◆ **Task to carry out**: Reproduce the line that contains "ring pip: (136, 149)" and every line after it through the end of the records, exactly, with nothing added.

___ Input data

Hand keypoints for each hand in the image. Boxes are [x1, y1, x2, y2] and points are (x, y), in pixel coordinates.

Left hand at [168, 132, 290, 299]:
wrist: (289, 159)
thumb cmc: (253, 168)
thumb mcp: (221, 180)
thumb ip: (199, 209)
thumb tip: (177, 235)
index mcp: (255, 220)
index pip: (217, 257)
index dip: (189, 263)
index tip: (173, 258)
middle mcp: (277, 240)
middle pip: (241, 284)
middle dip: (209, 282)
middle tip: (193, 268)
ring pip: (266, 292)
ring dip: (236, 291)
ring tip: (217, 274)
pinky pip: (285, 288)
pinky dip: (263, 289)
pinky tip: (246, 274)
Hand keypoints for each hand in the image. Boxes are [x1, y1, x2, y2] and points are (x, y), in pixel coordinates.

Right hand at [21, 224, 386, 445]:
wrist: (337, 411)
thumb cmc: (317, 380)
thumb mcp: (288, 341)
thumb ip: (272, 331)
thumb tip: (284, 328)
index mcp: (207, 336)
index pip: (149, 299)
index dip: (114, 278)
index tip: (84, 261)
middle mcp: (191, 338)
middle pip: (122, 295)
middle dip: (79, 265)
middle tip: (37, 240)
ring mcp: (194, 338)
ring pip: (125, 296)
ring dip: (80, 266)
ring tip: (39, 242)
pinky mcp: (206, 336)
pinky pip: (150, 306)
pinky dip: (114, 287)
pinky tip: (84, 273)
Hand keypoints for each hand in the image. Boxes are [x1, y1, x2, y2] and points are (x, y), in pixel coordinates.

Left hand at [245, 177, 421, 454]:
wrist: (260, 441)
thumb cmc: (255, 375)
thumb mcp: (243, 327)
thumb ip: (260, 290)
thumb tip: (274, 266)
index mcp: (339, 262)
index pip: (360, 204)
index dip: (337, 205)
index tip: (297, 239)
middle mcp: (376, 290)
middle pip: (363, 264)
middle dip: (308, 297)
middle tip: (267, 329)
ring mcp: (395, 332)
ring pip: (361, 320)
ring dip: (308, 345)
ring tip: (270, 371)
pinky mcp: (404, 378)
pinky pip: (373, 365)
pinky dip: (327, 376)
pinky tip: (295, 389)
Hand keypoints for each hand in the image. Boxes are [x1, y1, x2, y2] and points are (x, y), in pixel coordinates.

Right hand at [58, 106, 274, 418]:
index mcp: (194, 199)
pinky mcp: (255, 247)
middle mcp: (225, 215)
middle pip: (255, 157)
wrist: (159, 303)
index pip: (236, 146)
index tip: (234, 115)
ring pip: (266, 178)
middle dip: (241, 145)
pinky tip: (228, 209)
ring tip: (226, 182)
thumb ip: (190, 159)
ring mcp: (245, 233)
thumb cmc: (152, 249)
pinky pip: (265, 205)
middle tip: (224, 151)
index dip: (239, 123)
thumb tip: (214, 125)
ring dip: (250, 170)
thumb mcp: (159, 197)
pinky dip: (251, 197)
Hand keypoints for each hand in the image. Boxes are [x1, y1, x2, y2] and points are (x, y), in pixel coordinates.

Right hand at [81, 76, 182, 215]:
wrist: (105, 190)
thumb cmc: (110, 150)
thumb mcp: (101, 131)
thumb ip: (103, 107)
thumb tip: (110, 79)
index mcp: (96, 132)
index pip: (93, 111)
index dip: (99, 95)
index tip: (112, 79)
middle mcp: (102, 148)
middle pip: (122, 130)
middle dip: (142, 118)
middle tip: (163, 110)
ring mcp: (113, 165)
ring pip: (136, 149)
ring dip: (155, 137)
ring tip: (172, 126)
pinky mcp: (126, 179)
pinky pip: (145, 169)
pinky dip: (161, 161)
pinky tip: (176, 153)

______

◆ **Answer**:
ring pip: (136, 149)
ring dip: (155, 137)
ring tip: (172, 126)
pinky mcp: (126, 179)
pinky pip: (145, 169)
pinky dip: (161, 161)
pinky tip: (176, 153)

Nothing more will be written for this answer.